Der nächste Schritt ist die Elektronik. Das Brett für die Servos hatte natürlich einen viel zu großen Ausschnitt. Deshalb habe ich eine Adapterplatte gebaut. Damit können die Servos komplett montiert ein und ausgebaut werden.

Die Stromversorgung übernimmt ein 8A-SBEC

 

Zusammenbau 2

 Ein erstes Fotoshooting, noch ohne Querruder und Lackierung. Allerdings sind alle Servos, die beiden Motoren und das Einziehfahrwerk eingebaut und funktionieren.

 

So hat meine Tigercat mit dem 4s 2600mAh-Akku ein Gewicht von 2330g. Es kommen noch die beiden GFK-Gondeln dazu. Das macht dann in Summe 2450g. Kein Leichtgewicht. Auf dem Karton stand etwas von 1950g - allerdings ohne Einziehfahrwerk, Beleuchtung, ordentlicher Kabel und fraglicher Stabilität bei der Landung.

Querruder

Nun müssen noch die Querruder dran.

Dafür habe ich nach langem Suchen von Tamia passende Sägen mit einer Sägeblattdicke von 0,1mm gefunden:

Damit kann das Folienscharnier (Dicke 0,1mm) perfekt eingesetzt werden. Anschließend habe ich mit einer Insulinspritze, die mit Sekundenkleber gefüllt war, die Scharniere verklebt. Durch die geringe Spaltdicke geht das von selbst.

Farbe und Lack

Für kleinere Ausbesserungsarbeiten habe ich mir eine passende Farbe zusammengemischt. Die Basis ist Aquacolor. 

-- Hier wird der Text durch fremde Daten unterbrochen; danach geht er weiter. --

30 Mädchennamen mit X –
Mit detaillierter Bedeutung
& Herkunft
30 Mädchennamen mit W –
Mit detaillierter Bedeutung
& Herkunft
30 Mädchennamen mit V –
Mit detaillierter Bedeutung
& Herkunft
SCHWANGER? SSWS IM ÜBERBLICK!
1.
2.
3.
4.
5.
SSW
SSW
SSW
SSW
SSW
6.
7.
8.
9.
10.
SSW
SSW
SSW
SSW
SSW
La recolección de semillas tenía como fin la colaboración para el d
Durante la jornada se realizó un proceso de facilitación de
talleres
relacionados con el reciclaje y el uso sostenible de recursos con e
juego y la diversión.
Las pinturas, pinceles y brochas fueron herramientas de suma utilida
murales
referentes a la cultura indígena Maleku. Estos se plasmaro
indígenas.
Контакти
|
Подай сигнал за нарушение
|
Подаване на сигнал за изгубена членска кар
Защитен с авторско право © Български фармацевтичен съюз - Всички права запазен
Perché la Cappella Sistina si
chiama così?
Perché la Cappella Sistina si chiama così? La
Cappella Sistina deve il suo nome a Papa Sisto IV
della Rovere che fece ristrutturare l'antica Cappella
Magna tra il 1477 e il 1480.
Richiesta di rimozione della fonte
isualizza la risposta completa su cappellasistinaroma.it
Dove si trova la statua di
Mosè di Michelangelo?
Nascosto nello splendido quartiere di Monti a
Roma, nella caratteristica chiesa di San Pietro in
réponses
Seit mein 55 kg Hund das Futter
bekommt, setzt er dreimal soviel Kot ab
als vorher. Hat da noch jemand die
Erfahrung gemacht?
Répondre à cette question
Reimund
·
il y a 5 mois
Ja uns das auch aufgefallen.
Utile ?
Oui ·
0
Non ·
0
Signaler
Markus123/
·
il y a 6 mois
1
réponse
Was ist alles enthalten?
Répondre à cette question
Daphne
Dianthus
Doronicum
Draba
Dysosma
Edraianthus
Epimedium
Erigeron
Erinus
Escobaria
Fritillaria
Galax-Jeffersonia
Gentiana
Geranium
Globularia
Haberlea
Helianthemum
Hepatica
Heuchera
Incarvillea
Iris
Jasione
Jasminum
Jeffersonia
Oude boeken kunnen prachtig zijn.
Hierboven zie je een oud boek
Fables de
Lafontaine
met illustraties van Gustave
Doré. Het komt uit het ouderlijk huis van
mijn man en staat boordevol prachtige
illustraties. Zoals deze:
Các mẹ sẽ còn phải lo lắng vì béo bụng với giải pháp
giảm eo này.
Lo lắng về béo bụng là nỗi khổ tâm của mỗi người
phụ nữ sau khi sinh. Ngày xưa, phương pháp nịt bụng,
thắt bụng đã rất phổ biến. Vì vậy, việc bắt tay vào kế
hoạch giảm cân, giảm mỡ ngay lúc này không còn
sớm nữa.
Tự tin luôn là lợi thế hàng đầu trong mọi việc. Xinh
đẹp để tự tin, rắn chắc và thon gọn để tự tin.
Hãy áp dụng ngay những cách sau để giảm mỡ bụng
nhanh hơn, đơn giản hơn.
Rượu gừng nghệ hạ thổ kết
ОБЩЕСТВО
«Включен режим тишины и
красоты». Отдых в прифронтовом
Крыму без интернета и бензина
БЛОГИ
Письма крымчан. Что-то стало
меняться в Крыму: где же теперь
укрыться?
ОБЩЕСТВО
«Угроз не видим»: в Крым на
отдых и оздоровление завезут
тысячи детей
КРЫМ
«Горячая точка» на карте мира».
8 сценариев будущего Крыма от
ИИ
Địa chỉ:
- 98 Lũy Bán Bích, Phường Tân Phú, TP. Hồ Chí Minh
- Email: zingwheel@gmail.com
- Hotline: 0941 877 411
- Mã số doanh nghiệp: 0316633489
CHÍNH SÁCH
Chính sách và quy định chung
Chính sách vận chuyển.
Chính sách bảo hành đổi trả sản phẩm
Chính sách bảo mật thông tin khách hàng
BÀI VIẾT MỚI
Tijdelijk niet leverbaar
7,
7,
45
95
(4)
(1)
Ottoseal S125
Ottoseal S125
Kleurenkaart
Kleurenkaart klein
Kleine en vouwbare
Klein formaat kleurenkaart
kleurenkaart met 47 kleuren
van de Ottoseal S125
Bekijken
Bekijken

Dabei wird bei Tageslicht die Folie und eine Testlackierung gemeinsam fotografiert und anschließend mit einem Grafikprogramm die Farbe "analysiert". Über eine Exceltabelle habe ich dann die Farbkorrekturen durch Mischen mit anderen Farben vorgenommen. Auch hier ist eine Insulinspritze als Dosierhilfe sehr gut.

Das Lackieren des Rumpfes und der Gondeln habe ich mich nicht getraut. Da muss professionelle Hilfe her.

So sehen die Teile nach dem Grundieren aus:

 

 Nun mußte ich nur noch jemanden Finden, der mir mit den beiden über EBay gekauften Dosen Farbe die ganzen Teile lackiert. Die Autolackíerer wollten ihre eigene Farbe benutzen. Außerdem hatte ich Bedenken, dass sie die Farbe zu üppig auf die Teile sprühen.

 

Zum Glück habe ich eine ganz nette Airbrusherin kennen gelernt, die bereit war, mit dem gestellten Orapaint-Lack die Teile zu lackieren. Sie hat in Nürnberg ein Attelie in der Regensburger Straße und ist aus meiner sicht sehr empfehlenswert und zuverlässig.